Modern China, from the foundation of the People's Republic of China to present day, has asserted these humanist values against the nihilism of capitalism and the supernaturalism of religiosity. For those determined to attack China's at its foundations, this presents a challenge. If the West can't stop China from developing economically, the next best thing is to suggest that the country has sold its soul and that its development is meaningless from the standpoint of humanity. Thus, Dutch journalist Willem van Kemenede once described Chinese people as "nihilistic, ultra-individualistic, money-worshipping hedonists."

Against this, famous U.S. psychologist Abraham Maslow in his hierarchy of needs, stressed the importance of meeting essential survival criteria before extending to more emotional and spiritual pursuits. In this way, China's quest for the material foundations of development should not be understood as a relentless pursuit of profit. Instead, they are necessary conditions for improving human potential, and are the foundation for bigger goals. Regarding this point, Confucius is famous for saying in the Analects that "The superior person comprehends righteousness; the small person comprehends profit."

Local people perform a dance drama featuring tea culture in a tea garden at Longtou Village of Pingli County in Ankang City, northwest China's Shaanxi Province, March 25, 2018. /Xinhua Photo

Local people perform a dance drama featuring tea culture in a tea garden at Longtou Village of Pingli County in Ankang City, northwest China's Shaanxi Province, March 25, 2018. /Xinhua Photo

In my own experience as a professor in China, I've encountered numerous examples of students putting this philosophy into practice. Many students come from families who have been the beneficiaries of China's development and progress in the 20th and 21st centuries. What makes me happiest to see is that most of my students are following the wisdom of great thinkers, whether ancient ones like Confucius or more recent ones like Maslow.

Having firm material foundations for their life, they're now turning to more complicated questions, like what makes for a happy life, or how to improve relations between government and people, or within society itself. They're thinking about what it takes to accomplish tasks like national rejuvenation, what is required for China to achieve its potential in the 21st century, and what role each of them can play in this bigger story.

As a Western professor, I've lived in China for almost seven years now, and thousands of students from all over China have passed through my classrooms. I'm no idealist, and I won't pretend that I never met one of Kamenede's nihilistic hedonists in the time I've spent here. They exist, as they do in Australia where I'm originally from, and you can find such people anywhere. These people, however, are the exception and not the rule.

Many of my students are now drawing on China's long tradition of humanism in their life and work. Some are refining themselves through further education, and delaying gratification to maximize their future potential. Others are working for the government, trying to create a better society. Some students use education not for their career but just to become better people, often dedicating themselves to a life of family responsibilities or social services. They are the living embodiment of China's spiritual humanism as they think and dream about larger goals.

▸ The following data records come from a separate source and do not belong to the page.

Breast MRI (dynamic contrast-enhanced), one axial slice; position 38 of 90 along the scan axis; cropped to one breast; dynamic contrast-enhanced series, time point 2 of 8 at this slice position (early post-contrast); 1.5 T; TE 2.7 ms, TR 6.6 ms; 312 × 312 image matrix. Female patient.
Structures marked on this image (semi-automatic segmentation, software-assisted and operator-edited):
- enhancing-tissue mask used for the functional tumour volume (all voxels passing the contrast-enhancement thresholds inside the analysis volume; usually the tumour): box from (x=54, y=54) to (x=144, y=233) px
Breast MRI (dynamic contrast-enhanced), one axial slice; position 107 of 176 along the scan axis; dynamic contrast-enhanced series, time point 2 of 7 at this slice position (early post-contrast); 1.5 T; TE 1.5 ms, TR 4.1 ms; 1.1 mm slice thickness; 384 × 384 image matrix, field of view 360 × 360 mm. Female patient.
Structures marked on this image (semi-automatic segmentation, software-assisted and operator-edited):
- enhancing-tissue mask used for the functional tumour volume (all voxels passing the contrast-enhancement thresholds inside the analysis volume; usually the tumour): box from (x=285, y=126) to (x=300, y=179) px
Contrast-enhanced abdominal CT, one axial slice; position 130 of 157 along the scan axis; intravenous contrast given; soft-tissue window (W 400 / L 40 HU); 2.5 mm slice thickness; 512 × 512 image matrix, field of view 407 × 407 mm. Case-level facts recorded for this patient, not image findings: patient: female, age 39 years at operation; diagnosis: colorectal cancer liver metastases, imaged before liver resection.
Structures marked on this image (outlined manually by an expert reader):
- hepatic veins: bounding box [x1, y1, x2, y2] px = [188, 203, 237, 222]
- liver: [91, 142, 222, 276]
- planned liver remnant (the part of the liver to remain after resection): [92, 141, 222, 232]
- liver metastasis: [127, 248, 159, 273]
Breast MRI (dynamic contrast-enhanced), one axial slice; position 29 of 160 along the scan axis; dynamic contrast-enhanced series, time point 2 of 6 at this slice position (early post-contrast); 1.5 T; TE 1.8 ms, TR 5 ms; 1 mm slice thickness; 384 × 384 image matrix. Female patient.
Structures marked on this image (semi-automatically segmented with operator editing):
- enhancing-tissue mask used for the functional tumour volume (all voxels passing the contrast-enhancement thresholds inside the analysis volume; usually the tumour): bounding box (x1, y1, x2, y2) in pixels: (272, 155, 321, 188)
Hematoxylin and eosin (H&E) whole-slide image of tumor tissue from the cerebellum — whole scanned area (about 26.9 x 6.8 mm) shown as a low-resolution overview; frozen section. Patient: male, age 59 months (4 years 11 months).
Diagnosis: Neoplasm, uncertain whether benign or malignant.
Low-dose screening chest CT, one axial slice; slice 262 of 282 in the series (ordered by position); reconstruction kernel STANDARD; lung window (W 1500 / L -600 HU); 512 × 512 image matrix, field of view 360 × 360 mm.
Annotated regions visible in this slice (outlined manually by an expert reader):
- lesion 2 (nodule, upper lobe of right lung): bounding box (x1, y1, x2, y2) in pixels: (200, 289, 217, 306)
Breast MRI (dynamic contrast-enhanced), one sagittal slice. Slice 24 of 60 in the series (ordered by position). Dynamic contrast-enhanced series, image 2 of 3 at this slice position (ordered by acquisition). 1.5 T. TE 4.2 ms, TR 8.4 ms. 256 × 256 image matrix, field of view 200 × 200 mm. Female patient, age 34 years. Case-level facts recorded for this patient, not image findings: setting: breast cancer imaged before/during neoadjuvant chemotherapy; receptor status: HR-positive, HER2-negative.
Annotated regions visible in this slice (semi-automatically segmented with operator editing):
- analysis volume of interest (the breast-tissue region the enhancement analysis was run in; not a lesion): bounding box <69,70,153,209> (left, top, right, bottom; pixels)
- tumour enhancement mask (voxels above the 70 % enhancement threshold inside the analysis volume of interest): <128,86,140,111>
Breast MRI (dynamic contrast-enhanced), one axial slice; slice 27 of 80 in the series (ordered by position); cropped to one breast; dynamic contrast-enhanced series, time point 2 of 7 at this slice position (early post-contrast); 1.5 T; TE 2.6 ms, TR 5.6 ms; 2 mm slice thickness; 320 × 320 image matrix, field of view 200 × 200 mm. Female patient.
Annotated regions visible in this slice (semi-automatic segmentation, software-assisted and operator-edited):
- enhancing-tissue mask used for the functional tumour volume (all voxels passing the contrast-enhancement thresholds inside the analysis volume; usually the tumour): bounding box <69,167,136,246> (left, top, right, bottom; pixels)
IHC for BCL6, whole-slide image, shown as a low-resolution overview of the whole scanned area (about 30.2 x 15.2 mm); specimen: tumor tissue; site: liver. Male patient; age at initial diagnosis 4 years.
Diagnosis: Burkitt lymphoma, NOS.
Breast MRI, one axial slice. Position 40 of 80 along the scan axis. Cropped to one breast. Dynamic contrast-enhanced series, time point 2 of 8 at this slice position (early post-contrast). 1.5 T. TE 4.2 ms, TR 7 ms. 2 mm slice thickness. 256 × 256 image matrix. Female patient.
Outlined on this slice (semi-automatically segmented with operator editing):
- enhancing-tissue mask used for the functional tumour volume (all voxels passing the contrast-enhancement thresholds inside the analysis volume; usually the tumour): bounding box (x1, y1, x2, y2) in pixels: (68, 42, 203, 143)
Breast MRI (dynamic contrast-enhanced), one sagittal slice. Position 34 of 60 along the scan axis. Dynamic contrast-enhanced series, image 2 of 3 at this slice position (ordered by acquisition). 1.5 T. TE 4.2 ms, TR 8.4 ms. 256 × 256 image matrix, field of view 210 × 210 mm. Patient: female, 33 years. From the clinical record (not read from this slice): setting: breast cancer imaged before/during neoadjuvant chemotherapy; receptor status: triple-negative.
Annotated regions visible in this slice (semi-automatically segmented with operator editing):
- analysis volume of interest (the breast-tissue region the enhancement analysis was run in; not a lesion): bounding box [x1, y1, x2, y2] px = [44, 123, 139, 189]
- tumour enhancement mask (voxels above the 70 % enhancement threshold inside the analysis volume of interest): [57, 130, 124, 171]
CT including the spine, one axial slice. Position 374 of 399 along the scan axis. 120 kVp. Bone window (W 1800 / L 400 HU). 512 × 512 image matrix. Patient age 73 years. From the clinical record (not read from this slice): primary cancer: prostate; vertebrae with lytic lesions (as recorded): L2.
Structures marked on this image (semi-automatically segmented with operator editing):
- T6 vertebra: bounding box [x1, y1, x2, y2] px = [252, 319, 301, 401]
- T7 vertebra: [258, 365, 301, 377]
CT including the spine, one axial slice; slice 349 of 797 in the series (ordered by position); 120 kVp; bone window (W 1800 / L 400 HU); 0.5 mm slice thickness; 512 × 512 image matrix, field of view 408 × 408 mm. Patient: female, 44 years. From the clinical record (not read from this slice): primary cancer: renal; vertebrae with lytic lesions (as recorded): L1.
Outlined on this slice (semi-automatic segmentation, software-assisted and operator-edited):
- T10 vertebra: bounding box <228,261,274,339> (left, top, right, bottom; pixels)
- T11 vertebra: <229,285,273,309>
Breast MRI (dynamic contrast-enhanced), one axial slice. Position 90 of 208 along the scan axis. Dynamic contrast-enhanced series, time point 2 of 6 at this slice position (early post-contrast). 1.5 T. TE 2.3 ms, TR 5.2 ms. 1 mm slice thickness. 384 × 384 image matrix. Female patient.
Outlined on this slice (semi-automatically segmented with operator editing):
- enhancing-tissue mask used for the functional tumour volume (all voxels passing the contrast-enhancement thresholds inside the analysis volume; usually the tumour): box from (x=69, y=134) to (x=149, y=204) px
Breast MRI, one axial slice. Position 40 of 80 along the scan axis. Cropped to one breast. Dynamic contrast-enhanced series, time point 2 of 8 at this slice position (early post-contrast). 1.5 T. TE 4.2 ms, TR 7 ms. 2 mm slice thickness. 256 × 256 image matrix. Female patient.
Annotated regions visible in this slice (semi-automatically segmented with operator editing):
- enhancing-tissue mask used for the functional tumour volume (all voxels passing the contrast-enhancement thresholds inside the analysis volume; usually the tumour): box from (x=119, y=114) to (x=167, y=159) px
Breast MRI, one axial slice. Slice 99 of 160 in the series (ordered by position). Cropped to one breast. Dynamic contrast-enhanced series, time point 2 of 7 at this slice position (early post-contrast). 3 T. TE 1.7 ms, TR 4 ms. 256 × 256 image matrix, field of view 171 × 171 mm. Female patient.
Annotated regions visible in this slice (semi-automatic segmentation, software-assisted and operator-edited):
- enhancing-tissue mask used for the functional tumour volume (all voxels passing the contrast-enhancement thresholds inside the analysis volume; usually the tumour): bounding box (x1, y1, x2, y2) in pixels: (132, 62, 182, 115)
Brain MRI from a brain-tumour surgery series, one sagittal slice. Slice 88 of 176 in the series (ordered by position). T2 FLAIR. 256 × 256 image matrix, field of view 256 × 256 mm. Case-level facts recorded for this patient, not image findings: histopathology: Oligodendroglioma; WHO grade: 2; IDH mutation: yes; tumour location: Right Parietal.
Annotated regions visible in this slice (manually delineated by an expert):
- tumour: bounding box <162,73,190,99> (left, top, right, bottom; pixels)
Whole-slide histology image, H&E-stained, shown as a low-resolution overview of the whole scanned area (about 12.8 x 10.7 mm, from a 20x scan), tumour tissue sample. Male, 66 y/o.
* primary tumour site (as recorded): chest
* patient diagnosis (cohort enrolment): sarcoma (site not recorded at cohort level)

Their actions and beliefs are daily defiance of Western narratives that China is a spiritual vacuum. They are an existential challenge to the idea that only religion can be a source of morality. While a lot of attention is rightly given to China's economic development, this is often done without an appreciation of spiritual growth in China or the assumption that the economy exists to serve society.

2020 is the year China achieves its goal of building a moderately prosperous society in all respects. Its spiritual development is the key to this moderation, developing a fundamental economic base as a launching pad for greater human prosperity. With the Chinese New Year providing the opportunity for reflection and celebration, it's impossible to ignore that China'great investments in the potential of humankind are bearing fruit.